Formas bizarras surgiam por um instante, e depois desapareciam. Ali, o tecido da própria realidade era passado a ferro.

Carding estremeceu e afastou o olhar, com medo de acabar vendo alguma coisa que realmente não pudesse ignorar.

Os magos sêniores sobreviventes tinham um simulacro do Disco flutuando à sua frente. Quando Carding voltou a olhá-lo, o pequeno brilho vermelho sobre a cidade de Quirm cintilou e se apagou.

O ar rangeu.

— Lá se vai Quirm — murmurou Carding.

— Agora, só falta Al Khali — disse um dos outros.

— Ali há muito poder.

Taciturno, Carding assentiu. Sempre gostara muito de Quirm, que era… que havia sido uma cidadezinha deliciosa, banhada pelo Oceano Periférico.

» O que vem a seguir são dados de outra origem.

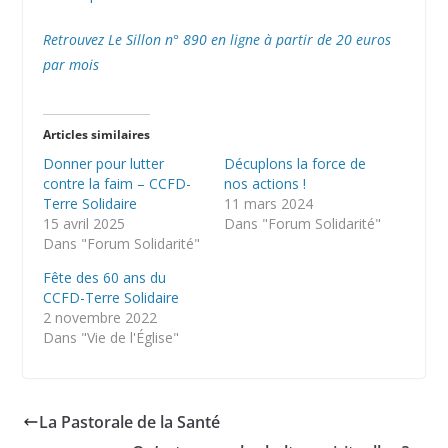
Retrouvez Le Sillon n° 890 en ligne à partir de 20 euros
par mois
Articles similaires
Donner pour lutter
Décuplons la force de
contre la faim – CCFD-
nos actions !
Terre Solidaire
11 mars 2024
15 avril 2025
Dans "Forum Solidarité"
Dans "Forum Solidarité"
Fête des 60 ans du
CCFD-Terre Solidaire
2 novembre 2022
Dans "Vie de l'Église"
La Pastorale de la Santé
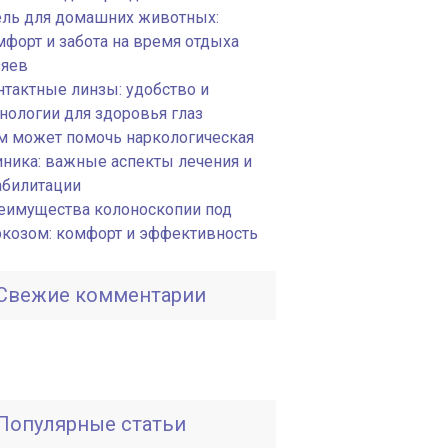
ель для домашних животных:
мфорт и забота на время отдыха
зяев
нтактные линзы: удобство и
хнологии для здоровья глаз
м может помочь наркологическая
иника: важные аспекты лечения и
абилитации
еимущества колоноскопии под
ркозом: комфорт и эффективность
Свежие комментарии
Популярные статьи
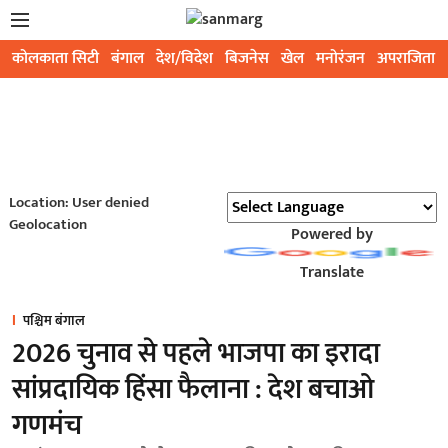
कोलकाता सिटी
बंगाल
देश/विदेश
बिजनेस
खेल
मनोरंजन
अपराजिता
Location: User denied
Geolocation
Powered by
Translate
पश्चिम बंगाल
2026 चुनाव से पहले भाजपा का इरादा
सांप्रदायिक हिंसा फैलाना : देश बचाओ
गणमंच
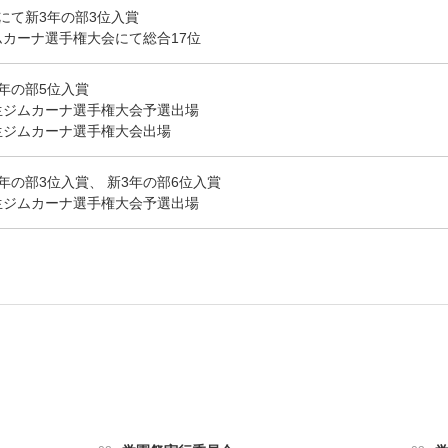
にて新3年の部3位入賞
カーナ選手権大会にて総合17位
年の部5位入賞
生ジムカーナ選手権大会予選出場
生ジムカーナ選手権大会出場
年の部3位入賞、 新3年の部6位入賞
生ジムカーナ選手権大会予選出場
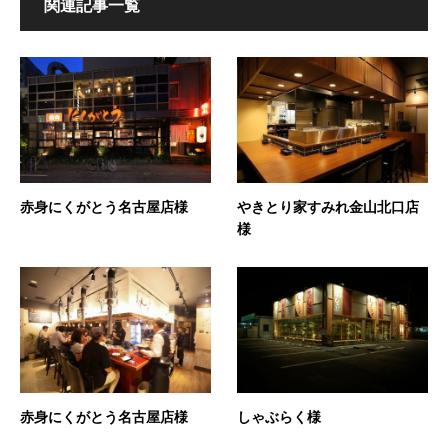
関連記事一覧
赤身にくがとう名古屋店様
やきとり家すみれ金山北口店
様
赤身にくがとう名古屋店様
しゃぶらく様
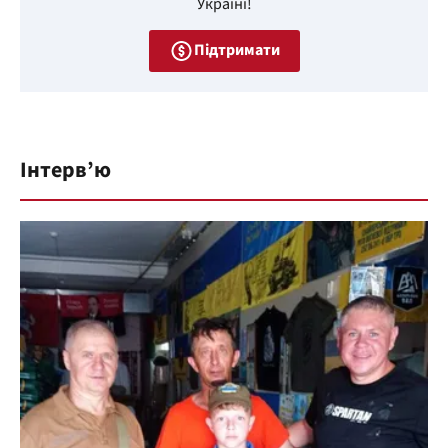
Україні!
Підтримати
Інтерв’ю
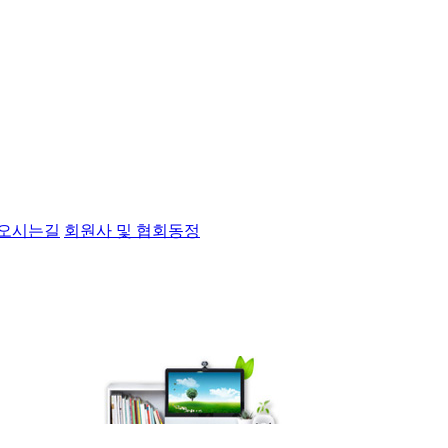
오시는길
회원사 및 협회동정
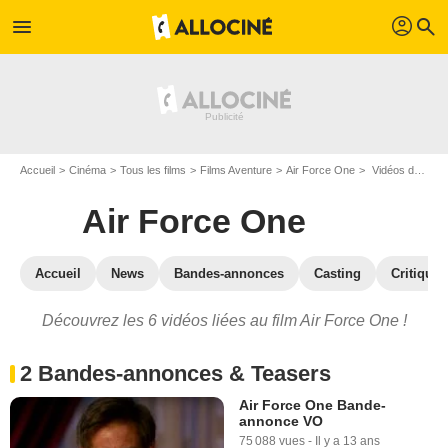
profil
menu
search
Accueil
Cinéma
Tous les films
Films Aventure
Air Force One
Vidéos du film Air Force One
Air Force One
Accueil
News
Bandes-annonces
Casting
Critiques
Découvrez les 6 vidéos liées au film Air Force One !
2 Bandes-annonces & Teasers
Air Force One Bande-
annonce VO
75 088 vues
-
Il y a 13 ans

Lembrou vagamente a ocasião em que fora levado para lá, quando pequeno. Por um instante, contemplou o passado com tristeza. Havia gerânios silvestres, recordou, enchendo as ruas inclinadas de perfume almiscarado.

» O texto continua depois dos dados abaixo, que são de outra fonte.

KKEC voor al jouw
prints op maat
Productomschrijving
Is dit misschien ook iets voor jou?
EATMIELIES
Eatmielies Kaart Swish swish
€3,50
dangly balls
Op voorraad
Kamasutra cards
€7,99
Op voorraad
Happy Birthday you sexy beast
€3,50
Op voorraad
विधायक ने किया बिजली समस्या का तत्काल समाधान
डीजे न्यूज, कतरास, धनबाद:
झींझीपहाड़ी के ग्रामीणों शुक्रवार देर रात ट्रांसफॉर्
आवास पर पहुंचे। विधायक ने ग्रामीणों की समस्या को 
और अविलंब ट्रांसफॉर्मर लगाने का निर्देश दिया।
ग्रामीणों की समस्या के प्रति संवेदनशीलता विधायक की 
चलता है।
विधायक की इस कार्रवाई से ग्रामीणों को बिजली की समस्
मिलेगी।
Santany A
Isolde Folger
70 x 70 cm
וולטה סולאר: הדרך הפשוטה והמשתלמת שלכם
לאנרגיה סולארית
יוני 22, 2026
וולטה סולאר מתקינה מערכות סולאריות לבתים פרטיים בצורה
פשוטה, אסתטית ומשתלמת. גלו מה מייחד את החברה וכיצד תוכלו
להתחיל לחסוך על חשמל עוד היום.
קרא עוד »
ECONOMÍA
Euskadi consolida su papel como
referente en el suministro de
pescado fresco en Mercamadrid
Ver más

— Crescendo nas paredes — comentou, em voz alta. — Rosa. Eram rosa.

Os outros magos lançaram-lhe olhares melindrados. Um ou dois, de tendência particularmente paranóica, até mesmo para os padrões de um mago, olharam desconfiados para as paredes.

— Você está bem? — perguntou um deles.

— Hum? — disse Carding. — Ah. Sim. Desculpe. Estava longe daqui.

Ele se voltou para Coin, que se encontrava sentado no círculo com a vara apoiada sobre os joelhos. O menino parecia dormir. Talvez estivesse. Mas, no fundo de sua alma atormentada, Carding sabia que a vara não dormia. Ela o observava, testava sua mente.